When you reach the line containing "112 ms: 1.31x" in the entries below, start writing out each line exactly, and stop after the line containing "- ✅ **Integrado**: Links".
Top of MATERIAL FOR THIS EXERCISE
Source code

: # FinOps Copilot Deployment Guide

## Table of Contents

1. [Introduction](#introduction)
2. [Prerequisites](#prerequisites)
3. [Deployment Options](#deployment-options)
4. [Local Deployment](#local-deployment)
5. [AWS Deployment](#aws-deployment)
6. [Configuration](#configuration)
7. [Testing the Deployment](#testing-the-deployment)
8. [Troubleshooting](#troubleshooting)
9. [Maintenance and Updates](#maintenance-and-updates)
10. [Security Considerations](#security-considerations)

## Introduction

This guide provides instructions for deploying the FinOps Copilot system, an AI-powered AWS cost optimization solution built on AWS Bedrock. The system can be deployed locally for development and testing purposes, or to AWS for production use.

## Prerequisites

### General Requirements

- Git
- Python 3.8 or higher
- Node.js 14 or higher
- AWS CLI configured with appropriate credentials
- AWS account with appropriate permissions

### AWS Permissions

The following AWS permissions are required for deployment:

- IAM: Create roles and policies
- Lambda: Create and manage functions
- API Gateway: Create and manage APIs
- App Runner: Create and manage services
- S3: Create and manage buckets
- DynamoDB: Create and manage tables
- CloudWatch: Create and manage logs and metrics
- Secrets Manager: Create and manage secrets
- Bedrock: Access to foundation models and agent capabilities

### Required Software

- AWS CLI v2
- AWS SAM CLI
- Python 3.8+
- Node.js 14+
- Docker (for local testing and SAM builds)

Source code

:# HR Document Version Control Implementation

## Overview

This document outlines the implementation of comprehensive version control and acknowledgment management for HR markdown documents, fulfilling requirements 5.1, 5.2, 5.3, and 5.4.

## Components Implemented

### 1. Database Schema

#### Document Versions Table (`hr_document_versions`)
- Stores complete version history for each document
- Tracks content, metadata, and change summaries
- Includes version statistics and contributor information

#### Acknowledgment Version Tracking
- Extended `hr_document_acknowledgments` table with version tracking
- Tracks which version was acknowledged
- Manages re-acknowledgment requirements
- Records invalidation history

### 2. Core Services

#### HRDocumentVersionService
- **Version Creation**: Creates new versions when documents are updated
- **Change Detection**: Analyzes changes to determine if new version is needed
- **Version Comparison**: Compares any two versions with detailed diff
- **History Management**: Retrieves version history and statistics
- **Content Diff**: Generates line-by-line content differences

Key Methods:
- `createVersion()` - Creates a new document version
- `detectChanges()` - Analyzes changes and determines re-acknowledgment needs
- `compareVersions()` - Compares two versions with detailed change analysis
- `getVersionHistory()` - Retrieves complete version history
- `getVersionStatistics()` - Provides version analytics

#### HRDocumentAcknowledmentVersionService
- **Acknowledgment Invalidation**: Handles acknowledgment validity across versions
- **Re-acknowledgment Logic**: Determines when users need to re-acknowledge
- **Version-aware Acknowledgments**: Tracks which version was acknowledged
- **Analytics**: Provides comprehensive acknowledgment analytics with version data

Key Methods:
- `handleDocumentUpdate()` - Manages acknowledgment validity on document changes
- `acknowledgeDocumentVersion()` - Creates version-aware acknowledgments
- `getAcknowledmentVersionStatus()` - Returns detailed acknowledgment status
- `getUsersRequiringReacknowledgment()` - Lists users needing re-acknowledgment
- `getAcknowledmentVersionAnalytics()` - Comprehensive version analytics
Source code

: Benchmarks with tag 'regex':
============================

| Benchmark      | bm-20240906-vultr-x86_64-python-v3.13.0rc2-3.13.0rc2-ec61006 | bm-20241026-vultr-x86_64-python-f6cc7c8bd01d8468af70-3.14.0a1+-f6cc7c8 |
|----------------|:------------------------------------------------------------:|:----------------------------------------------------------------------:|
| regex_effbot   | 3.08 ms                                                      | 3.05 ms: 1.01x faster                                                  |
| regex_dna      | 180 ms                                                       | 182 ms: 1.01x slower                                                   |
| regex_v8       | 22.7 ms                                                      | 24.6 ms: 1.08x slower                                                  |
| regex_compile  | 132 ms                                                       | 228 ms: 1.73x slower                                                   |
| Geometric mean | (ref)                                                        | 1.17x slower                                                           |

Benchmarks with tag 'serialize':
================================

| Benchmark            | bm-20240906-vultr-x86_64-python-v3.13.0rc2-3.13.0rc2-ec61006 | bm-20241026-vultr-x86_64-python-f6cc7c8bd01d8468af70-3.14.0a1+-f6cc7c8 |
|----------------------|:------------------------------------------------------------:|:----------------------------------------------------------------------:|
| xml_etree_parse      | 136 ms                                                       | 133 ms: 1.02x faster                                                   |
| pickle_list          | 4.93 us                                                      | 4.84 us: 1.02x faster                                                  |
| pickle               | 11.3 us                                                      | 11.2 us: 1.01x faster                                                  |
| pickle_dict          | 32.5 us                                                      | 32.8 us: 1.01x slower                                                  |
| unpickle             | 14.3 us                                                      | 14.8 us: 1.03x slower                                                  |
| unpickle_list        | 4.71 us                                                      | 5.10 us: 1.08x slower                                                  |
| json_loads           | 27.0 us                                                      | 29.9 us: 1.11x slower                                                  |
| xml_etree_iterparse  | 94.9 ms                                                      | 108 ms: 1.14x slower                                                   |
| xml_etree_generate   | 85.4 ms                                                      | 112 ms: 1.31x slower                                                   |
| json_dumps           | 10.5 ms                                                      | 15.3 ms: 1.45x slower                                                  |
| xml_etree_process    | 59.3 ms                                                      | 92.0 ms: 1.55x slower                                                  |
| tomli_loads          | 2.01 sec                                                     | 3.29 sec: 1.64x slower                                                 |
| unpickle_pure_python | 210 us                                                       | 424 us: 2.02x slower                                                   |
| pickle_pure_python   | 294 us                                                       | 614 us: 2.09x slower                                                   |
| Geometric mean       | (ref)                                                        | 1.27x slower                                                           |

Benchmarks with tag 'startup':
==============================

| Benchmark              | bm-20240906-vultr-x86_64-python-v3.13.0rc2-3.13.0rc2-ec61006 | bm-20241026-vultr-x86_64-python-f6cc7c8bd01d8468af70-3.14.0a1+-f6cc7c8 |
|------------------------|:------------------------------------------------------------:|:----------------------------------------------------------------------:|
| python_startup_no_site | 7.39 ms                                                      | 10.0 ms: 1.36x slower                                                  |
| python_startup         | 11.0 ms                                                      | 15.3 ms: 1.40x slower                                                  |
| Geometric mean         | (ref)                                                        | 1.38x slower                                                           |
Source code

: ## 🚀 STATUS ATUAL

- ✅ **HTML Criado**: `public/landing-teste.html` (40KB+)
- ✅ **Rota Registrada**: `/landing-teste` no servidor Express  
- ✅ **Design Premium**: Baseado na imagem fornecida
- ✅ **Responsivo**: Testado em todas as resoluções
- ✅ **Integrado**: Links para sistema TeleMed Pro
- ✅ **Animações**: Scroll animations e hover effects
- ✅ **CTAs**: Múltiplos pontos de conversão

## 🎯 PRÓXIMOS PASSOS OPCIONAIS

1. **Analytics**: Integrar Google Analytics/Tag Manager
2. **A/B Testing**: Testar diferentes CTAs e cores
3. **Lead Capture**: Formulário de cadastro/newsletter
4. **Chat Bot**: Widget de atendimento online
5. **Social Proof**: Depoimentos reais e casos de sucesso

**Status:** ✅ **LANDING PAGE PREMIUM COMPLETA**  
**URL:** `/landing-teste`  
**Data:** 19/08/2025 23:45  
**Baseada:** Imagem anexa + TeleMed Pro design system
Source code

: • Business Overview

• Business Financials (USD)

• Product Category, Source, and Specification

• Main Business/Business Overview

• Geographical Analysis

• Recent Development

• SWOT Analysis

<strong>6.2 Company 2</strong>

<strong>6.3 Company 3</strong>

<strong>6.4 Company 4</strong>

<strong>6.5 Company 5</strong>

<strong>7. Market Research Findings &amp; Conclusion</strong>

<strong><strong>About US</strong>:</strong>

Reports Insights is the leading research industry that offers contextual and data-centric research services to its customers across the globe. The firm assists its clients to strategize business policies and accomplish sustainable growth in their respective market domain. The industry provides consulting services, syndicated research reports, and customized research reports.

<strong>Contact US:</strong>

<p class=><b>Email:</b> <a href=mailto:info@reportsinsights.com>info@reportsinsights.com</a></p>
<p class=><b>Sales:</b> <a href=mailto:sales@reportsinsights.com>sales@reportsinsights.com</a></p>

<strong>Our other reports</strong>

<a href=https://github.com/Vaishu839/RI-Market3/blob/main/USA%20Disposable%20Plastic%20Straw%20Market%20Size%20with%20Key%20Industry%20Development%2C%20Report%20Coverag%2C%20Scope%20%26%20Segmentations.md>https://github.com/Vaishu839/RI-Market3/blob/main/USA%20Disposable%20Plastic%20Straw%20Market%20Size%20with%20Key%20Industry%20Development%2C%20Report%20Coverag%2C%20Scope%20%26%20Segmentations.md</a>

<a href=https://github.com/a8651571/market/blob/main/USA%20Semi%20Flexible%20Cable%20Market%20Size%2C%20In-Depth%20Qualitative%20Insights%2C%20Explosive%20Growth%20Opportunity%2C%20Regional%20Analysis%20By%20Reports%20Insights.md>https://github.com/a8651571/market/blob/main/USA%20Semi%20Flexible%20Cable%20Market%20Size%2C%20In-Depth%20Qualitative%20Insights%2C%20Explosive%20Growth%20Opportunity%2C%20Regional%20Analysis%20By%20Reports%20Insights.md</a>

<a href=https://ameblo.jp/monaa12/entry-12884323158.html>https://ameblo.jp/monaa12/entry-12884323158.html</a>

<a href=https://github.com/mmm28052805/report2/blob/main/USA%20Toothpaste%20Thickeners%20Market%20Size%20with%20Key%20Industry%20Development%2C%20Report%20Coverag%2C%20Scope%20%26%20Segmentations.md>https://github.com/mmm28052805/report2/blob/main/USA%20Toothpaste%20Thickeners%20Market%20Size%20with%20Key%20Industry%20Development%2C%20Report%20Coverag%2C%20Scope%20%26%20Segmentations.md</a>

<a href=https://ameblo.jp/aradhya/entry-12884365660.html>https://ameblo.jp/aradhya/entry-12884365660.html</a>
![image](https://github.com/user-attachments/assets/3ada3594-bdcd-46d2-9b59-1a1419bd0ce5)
Bottom of MATERIAL FOR THIS EXERCISE
OUTPUT FOR THIS TASK:
| xml_etree_generate   | 85.4 ms                                                      | 112 ms: 1.31x slower                                                   |
| json_dumps           | 10.5 ms                                                      | 15.3 ms: 1.45x slower                                                  |
| xml_etree_process    | 59.3 ms                                                      | 92.0 ms: 1.55x slower                                                  |
| tomli_loads          | 2.01 sec                                                     | 3.29 sec: 1.64x slower                                                 |
| unpickle_pure_python | 210 us                                                       | 424 us: 2.02x slower                                                   |
| pickle_pure_python   | 294 us                                                       | 614 us: 2.09x slower                                                   |
| Geometric mean       | (ref)                                                        | 1.27x slower                                                           |

Benchmarks with tag 'startup':
==============================

| Benchmark              | bm-20240906-vultr-x86_64-python-v3.13.0rc2-3.13.0rc2-ec61006 | bm-20241026-vultr-x86_64-python-f6cc7c8bd01d8468af70-3.14.0a1+-f6cc7c8 |
|------------------------|:------------------------------------------------------------:|:----------------------------------------------------------------------:|
| python_startup_no_site | 7.39 ms                                                      | 10.0 ms: 1.36x slower                                                  |
| python_startup         | 11.0 ms                                                      | 15.3 ms: 1.40x slower                                                  |
| Geometric mean         | (ref)                                                        | 1.38x slower                                                           |
Source code

: ## 🚀 STATUS ATUAL

- ✅ **HTML Criado**: `public/landing-teste.html` (40KB+)
- ✅ **Rota Registrada**: `/landing-teste` no servidor Express  
- ✅ **Design Premium**: Baseado na imagem fornecida
- ✅ **Responsivo**: Testado em todas as resoluções
- ✅ **Integrado**: Links para sistema TeleMed Pro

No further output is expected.